Thursday, December 30, 2010

Bringing Good Memories Into A New Year

The new year, it seems to me, is a time for memories. This is an old one.

I remember the sleek, aerodynamic shape of the chrome handle on the door. It had a round button that for years resisted my attempts to press it. I loved pressing my thumb into the round button anyway. It was smooth and shiny and perfectly deep and round.

I remember the white door. It opened with a comfortably hollow, metallic sound. The whole car was white. I think it had a red interior? It was a broad and flat car. It was Grandmother’s car. It was her Chrysler. I remember the interior bench seats that grabbed onto my coat and shifted it into awkward angles while I sat.

It smelled of sun-dried linens in that car. It smelled of grease, oil and leather. It smelled like Grandfather’s garage and like Grandmother’s face powder.

Standing on tiptoe in the vast driveway I could see through the rear passenger windows to the brick wall behind them. The wall was crusted with mineral samples sitting timelessly on cracking, sagging wooden shelves. The rocks and specimens were lined up in no particular order discernable to me but there were hundreds of them. Snow still nestled between the shadows of the largest ones. Water pooled aimlessly at the base of the wall and waited to evaporate in the aggressive sunlight.

Nearby I remember hearing the efficient yet graceful clunk of my grandmothers’ shoes. She always wore heels. Not pencil thin ones, never what we’d consider “sexy” ones, but heels just the same. Only when she was exercising by strolling around the nearby lake with Grandfather did she ever change into tennishoes. Her mathematically pleated skirt swished with perfect rhythm in the late October breeze. She always smiled. Her lipstick was a shade of blushing burgundy that I’ll never see again. The click of the lipstick tube closing up always struck me as one of her most effortlessly graceful moves and it bewitched me every time I heard it. Her nose always sniffed in couplets. Her handkerchief was always demurely tucked in her sleeve.

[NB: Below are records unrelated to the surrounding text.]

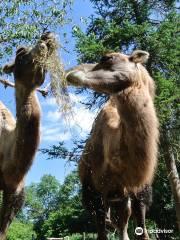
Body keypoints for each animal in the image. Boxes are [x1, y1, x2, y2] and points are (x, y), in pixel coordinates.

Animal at [66, 49, 159, 239]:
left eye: (108, 58)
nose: (71, 72)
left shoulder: (140, 191)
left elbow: (142, 231)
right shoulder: (95, 192)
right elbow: (102, 233)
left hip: (119, 198)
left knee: (123, 222)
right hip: (95, 195)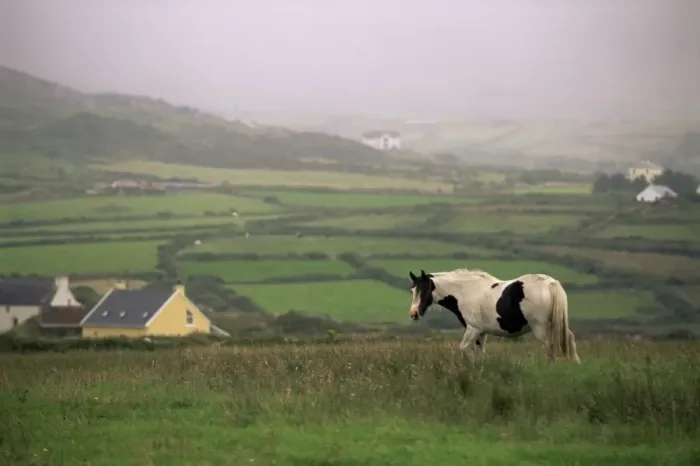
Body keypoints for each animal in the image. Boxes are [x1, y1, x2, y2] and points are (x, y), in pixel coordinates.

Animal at [408, 268, 581, 364]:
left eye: (425, 290)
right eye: (413, 290)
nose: (414, 314)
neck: (466, 291)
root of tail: (551, 283)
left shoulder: (473, 329)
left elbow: (463, 349)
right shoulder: (481, 333)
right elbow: (480, 353)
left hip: (541, 328)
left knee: (549, 347)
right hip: (557, 324)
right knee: (570, 339)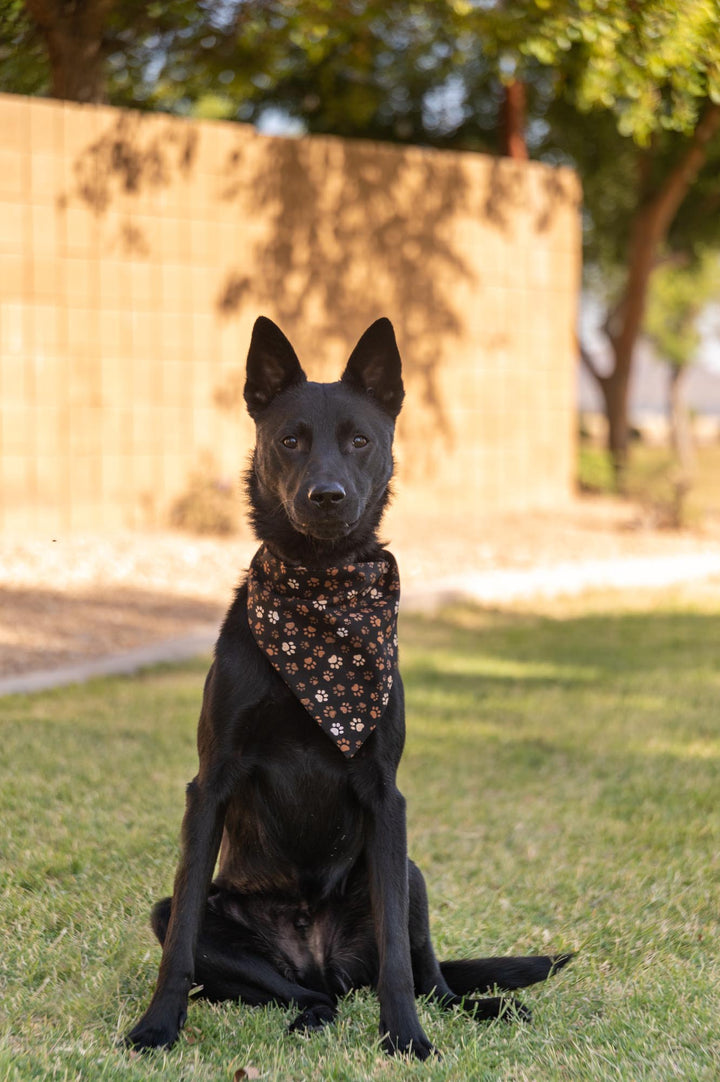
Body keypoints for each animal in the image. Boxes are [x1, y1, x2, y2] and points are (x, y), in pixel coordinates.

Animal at [126, 315, 571, 1056]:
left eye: (360, 440)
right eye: (290, 440)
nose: (327, 496)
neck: (322, 590)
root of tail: (320, 957)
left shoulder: (386, 794)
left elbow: (397, 960)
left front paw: (407, 1038)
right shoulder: (209, 784)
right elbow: (182, 935)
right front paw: (158, 1025)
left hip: (412, 873)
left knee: (430, 979)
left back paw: (481, 1008)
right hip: (235, 935)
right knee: (300, 990)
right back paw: (309, 1014)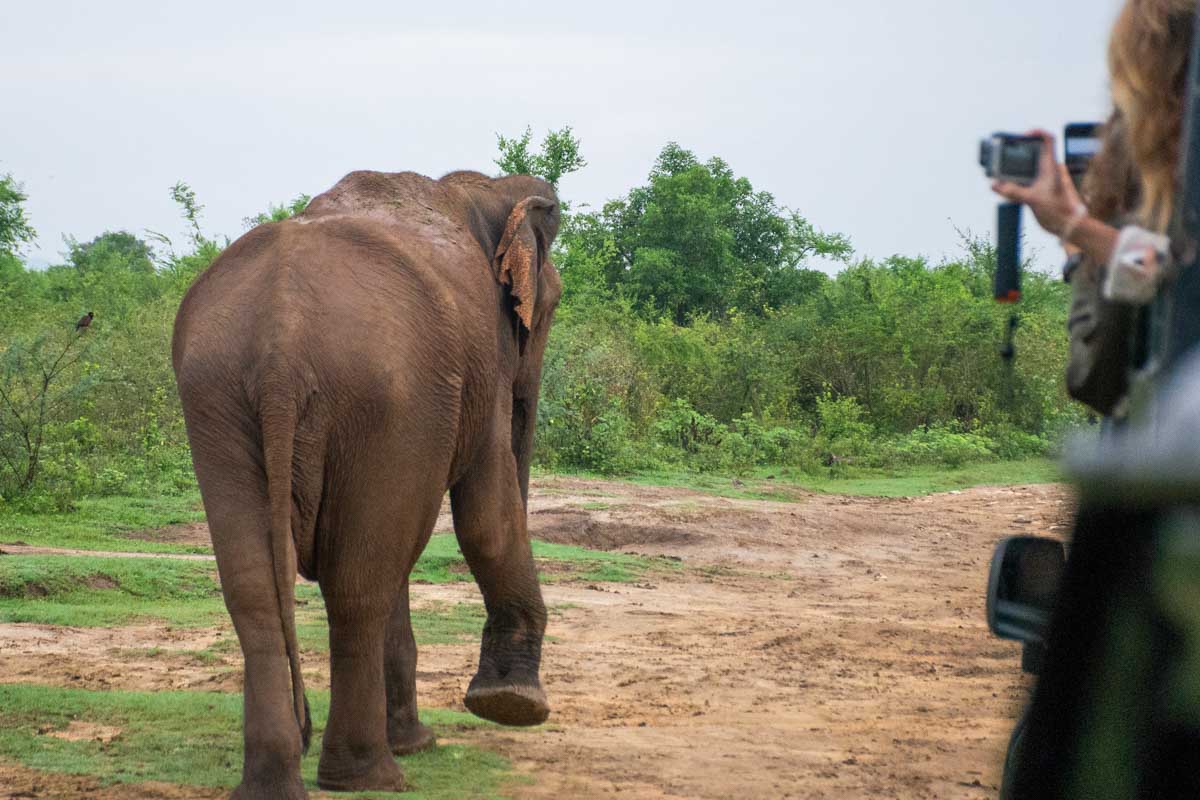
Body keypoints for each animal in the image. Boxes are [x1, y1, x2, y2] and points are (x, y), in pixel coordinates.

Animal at [172, 169, 562, 797]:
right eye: (550, 308)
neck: (480, 191)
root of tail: (280, 347)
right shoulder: (486, 367)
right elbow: (487, 518)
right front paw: (512, 704)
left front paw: (426, 736)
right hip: (385, 396)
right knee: (357, 587)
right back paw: (370, 774)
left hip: (215, 396)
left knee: (258, 589)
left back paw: (280, 782)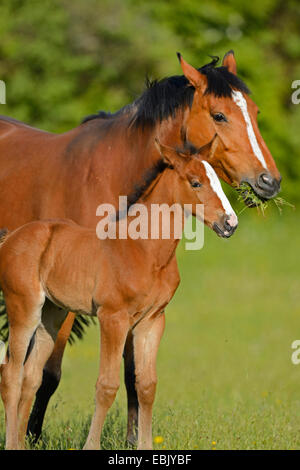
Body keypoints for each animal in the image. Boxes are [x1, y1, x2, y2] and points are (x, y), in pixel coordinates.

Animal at [1, 138, 238, 450]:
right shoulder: (113, 318)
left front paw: (146, 446)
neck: (145, 249)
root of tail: (11, 237)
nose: (230, 223)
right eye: (196, 182)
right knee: (11, 374)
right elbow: (107, 384)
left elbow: (146, 385)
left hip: (52, 315)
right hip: (24, 309)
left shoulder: (152, 321)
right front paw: (91, 446)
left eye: (218, 181)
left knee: (30, 376)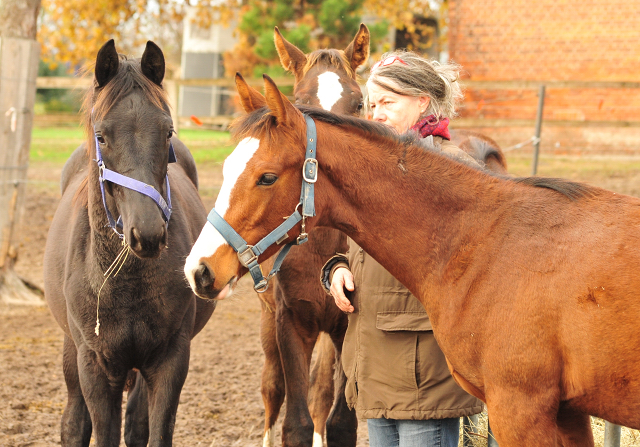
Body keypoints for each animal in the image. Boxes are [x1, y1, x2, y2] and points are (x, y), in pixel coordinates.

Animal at [45, 40, 216, 446]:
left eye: (167, 133)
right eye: (102, 136)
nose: (148, 234)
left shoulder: (170, 361)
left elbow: (153, 431)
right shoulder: (95, 366)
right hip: (72, 352)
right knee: (74, 422)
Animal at [185, 75, 640, 446]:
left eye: (267, 177)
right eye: (226, 168)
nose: (198, 270)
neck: (488, 239)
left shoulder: (521, 409)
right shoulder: (568, 412)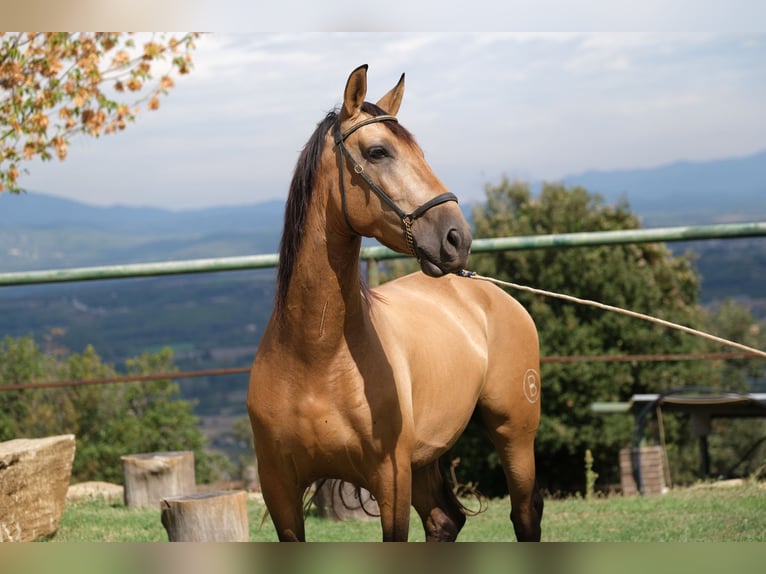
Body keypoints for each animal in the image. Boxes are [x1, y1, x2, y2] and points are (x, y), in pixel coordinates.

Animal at [249, 65, 544, 544]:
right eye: (378, 152)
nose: (457, 238)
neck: (314, 356)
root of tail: (491, 294)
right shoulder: (280, 491)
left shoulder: (390, 480)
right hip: (424, 459)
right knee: (446, 519)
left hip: (513, 435)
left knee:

The bench seat bounced rapturously as the whole family crammed into the vehicle and the engine switched to life. My thumbs still remember the smooth, round buttons on the door handles.

I wore a bright red coat that day. It caught uncomfortably on the fabric of the bench seat. My mother wore jeans and I played with the woven diagonal patterns in the fabric across her knee. We could have been going anywhere that day, probably to luch at “the Colonel’s” or at “Silvers”. If it was a special day, maybe we were going to swim and then have a late lunch at that Furr’s Cafeteria where I always got to choose a bowl of cottage cheese AND those huge cubes of jell-o. If it was a very special day, we were off to the White Fence Farm restaurant. They had good cottage cheese there, too. After lunch, Grandfather would hold me up at the fence so I could pet the goats without fear of being eaten by them.

I remember these things. I remember all of them. These are the gossamer moments of childhood we never payed attention to, and for which I hope I’ll always have room in my muddled brains. I remember these things. Likely I remember many, many more of them than is healthy.

Today, in the first snowstorm we've had in months, I don’t care.

It’s almost new years’ eve. It’s time to remember things.

It’s time to remember good, good things.